Gov. Chris Christie announced plans in late 2011 to remediate and convert Greystone Park in Parsippany, about 165 acres. The park includes a sewage treatment plant, wetlands and the original psychiatric hospital, which closed in 2008.
This plan is moving forward as state officials said last week that they are demolishing the rest of the buildings after receiving six formal expressions of interest from private groups, which are looking to redevelop the decaying Kirkbride Building, according to the Daily Record, adding that the demolition cost for the remaining 60 buildings is $50.7 million.
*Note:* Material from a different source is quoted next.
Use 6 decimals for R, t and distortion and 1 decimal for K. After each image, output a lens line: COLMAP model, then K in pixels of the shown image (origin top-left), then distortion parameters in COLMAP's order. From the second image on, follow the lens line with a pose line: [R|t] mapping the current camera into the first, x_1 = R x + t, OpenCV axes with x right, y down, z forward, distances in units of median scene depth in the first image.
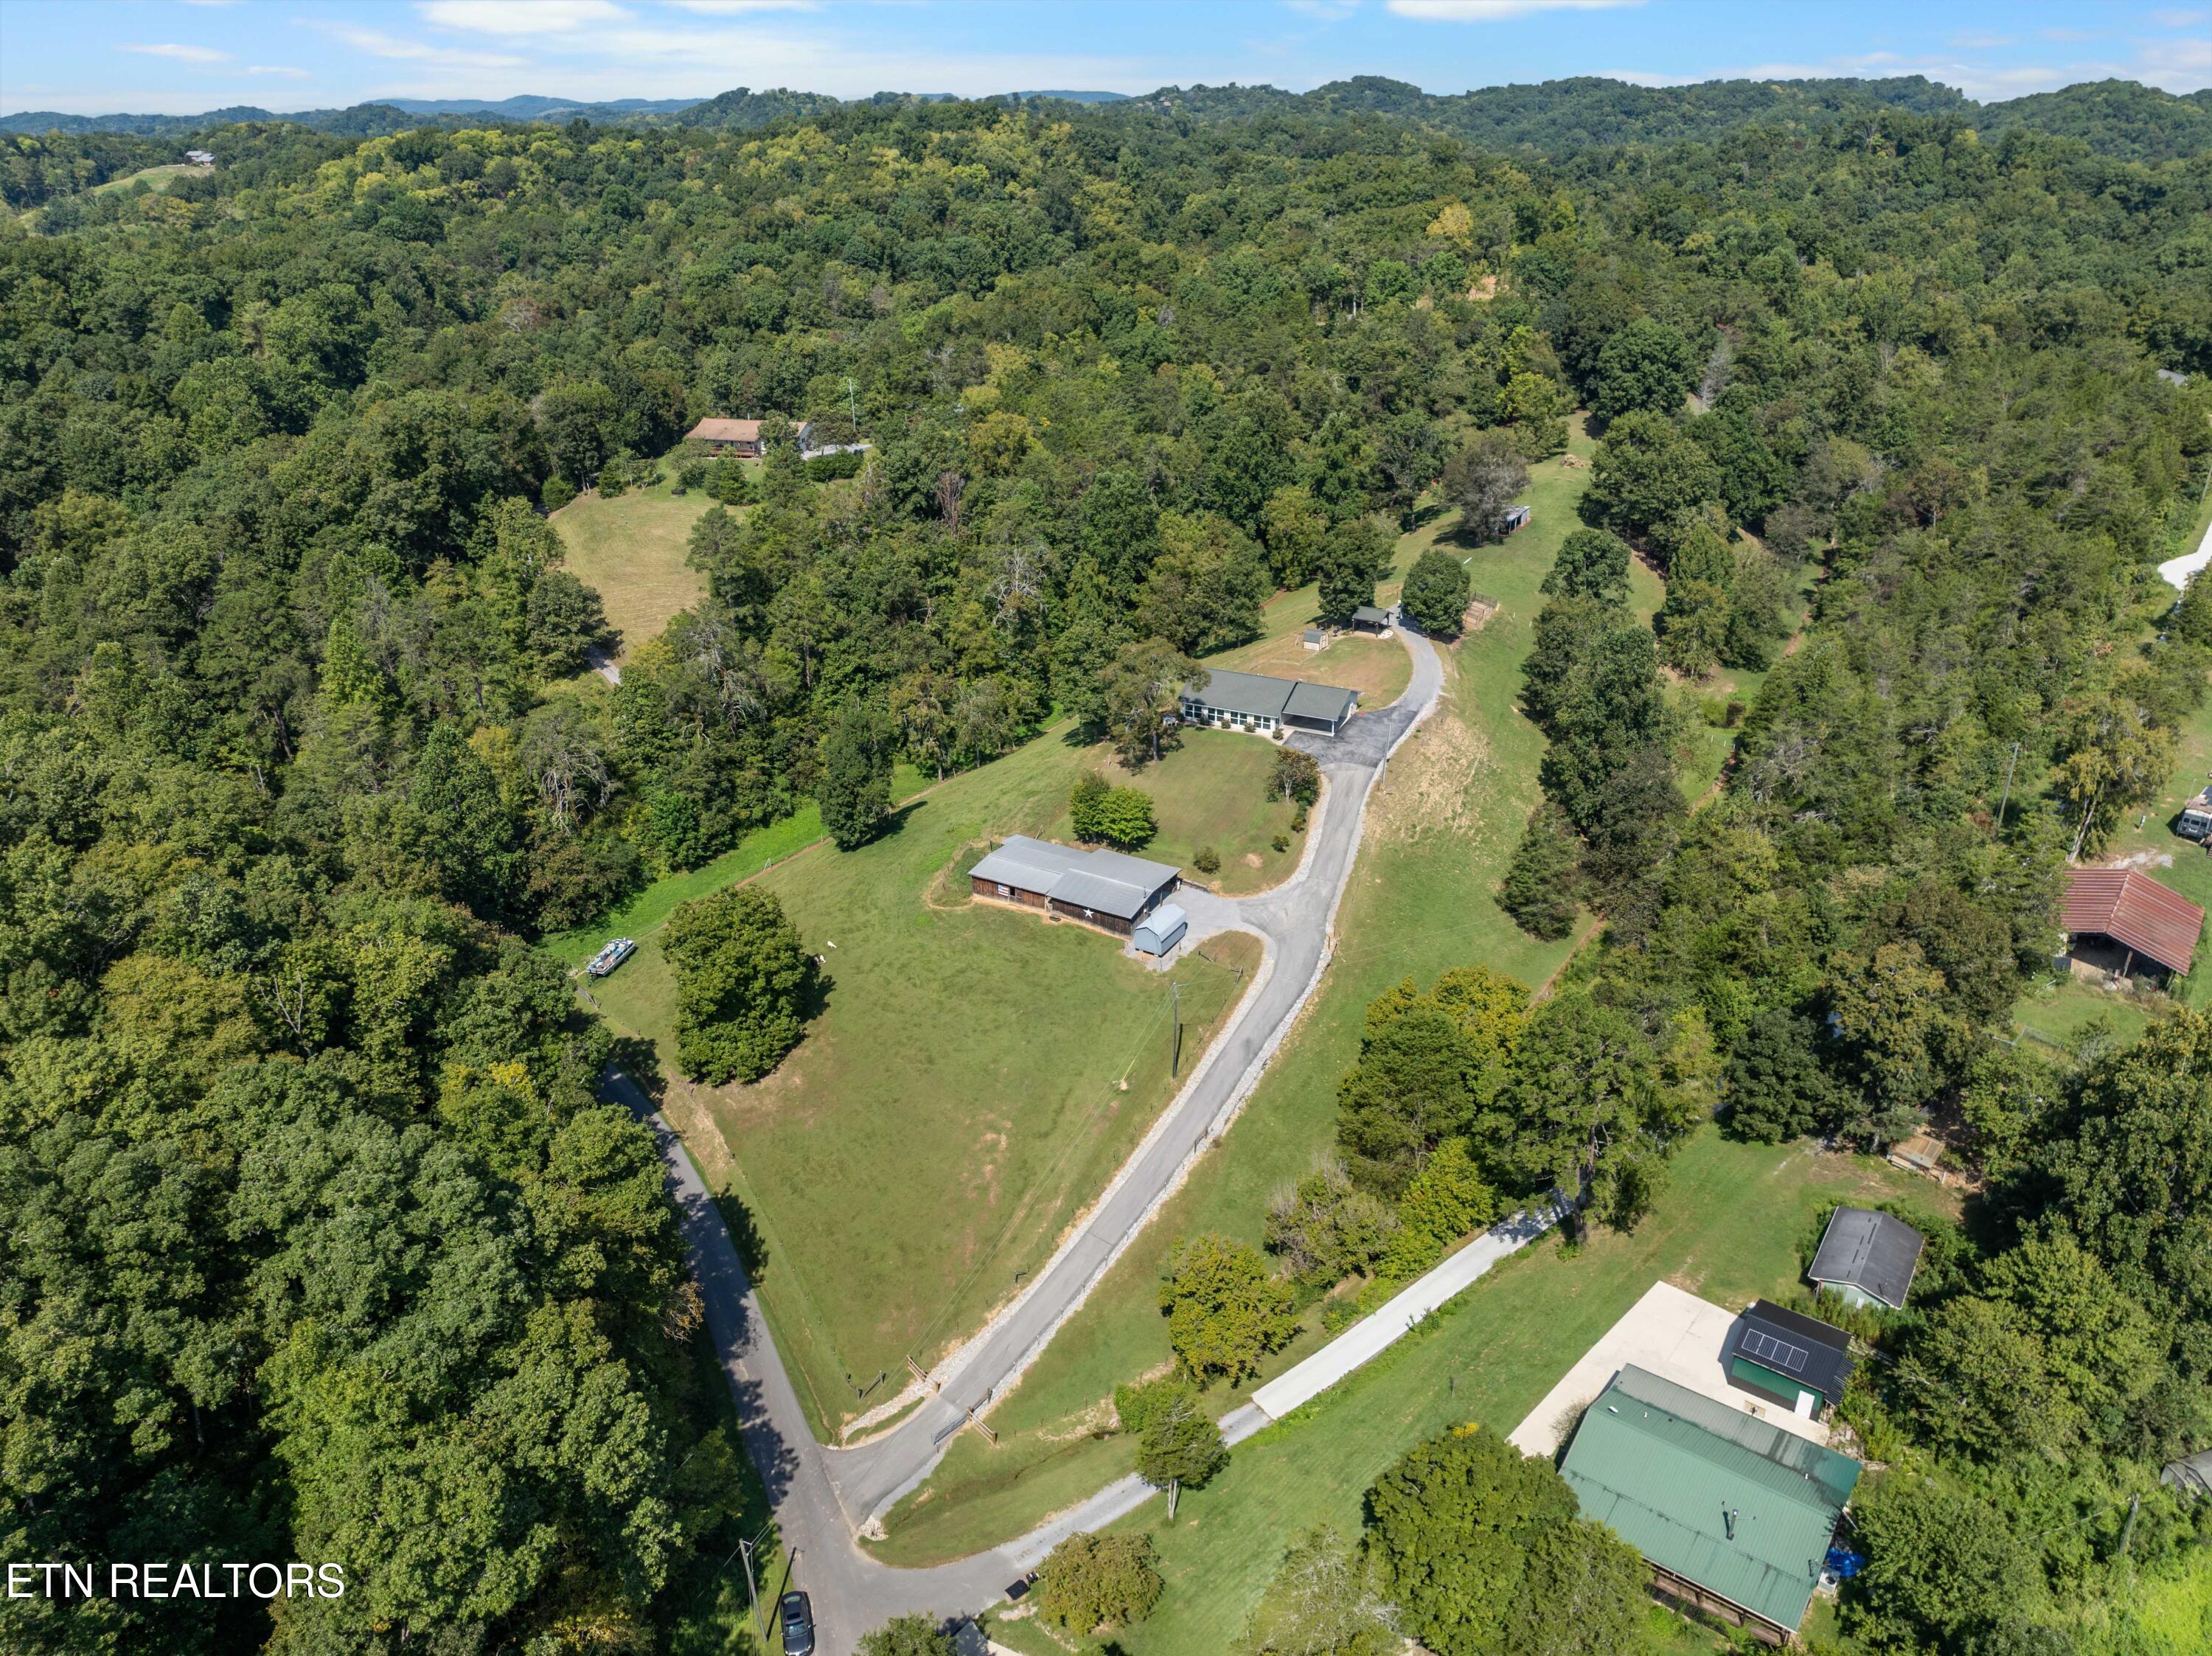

Greystone, built in 1876, was constructed as part of the Kirkbride Plan, according to the Kirkbride Building website. The plan, championed by Philadelphia psychiatrist Thomas Kirkbride in the med-19th century, advocated moving patients from county jails, private homes and basements of public buildings into state mental hospitals. These hospitals followed a typical floor plan that included long rambling wings staggered so each connected wing received sunlight and fresh air that was meant to promote privacy and comfort for patients. The building form itself was meant to have a curative effect.
The asylums tended to be large, imposing, Victorian-era institutional buildings within extensive surrounding grounds, which often included farmland, sometimes worked by patients as part of physical exercise and therapy. While the vast majority were located in the United States, similar facilities were built in Canada, and a psychiatric hospital in Australia was influenced by Kirkbride's recommendations. By 1900 the notion of "building-as-cure" was largely discredited, and in the following decades these large facilities became too expensive to maintain.
Bill Quinn, spokesman for the state Treasury Department, told the Daily Record the Treasury Department is still open to ideas about how the remaining historic buildings at Greystone could be saved. But after reviewing the six formal expressions of interest it received in the spring, the state still does not see a way to make redevelopment a feasible alternative.
Demolition could begin as early as February 2014, Quinn said.
The state has posted six proposals they’ve vetted online and they include two groups that claim to have full funding in place. Auto Mart, Inc., the company behind the Trans-Allegheny Lunatic Asylum in Weston, WV (another Kirkbride building), wants to convert the place into a museum and paranormal tour program.
Other plans include a business center that includes a working farm, renewable energy, tourism, recreation and education programs and the Greystone Community Innovation Team in Basking Ridge, which proposes housing along with businesses, hospitality, educational facilities, agriculture and a museum.
The old hospital complex was under scrutiny on and off during its more than 100 year history. Most famously, the escape of a convicted rapist sparked controversy back in 1999, about the proper placement of high-risk offenders.
Greystone’s operations were moved to a newly constructed facility in 2008.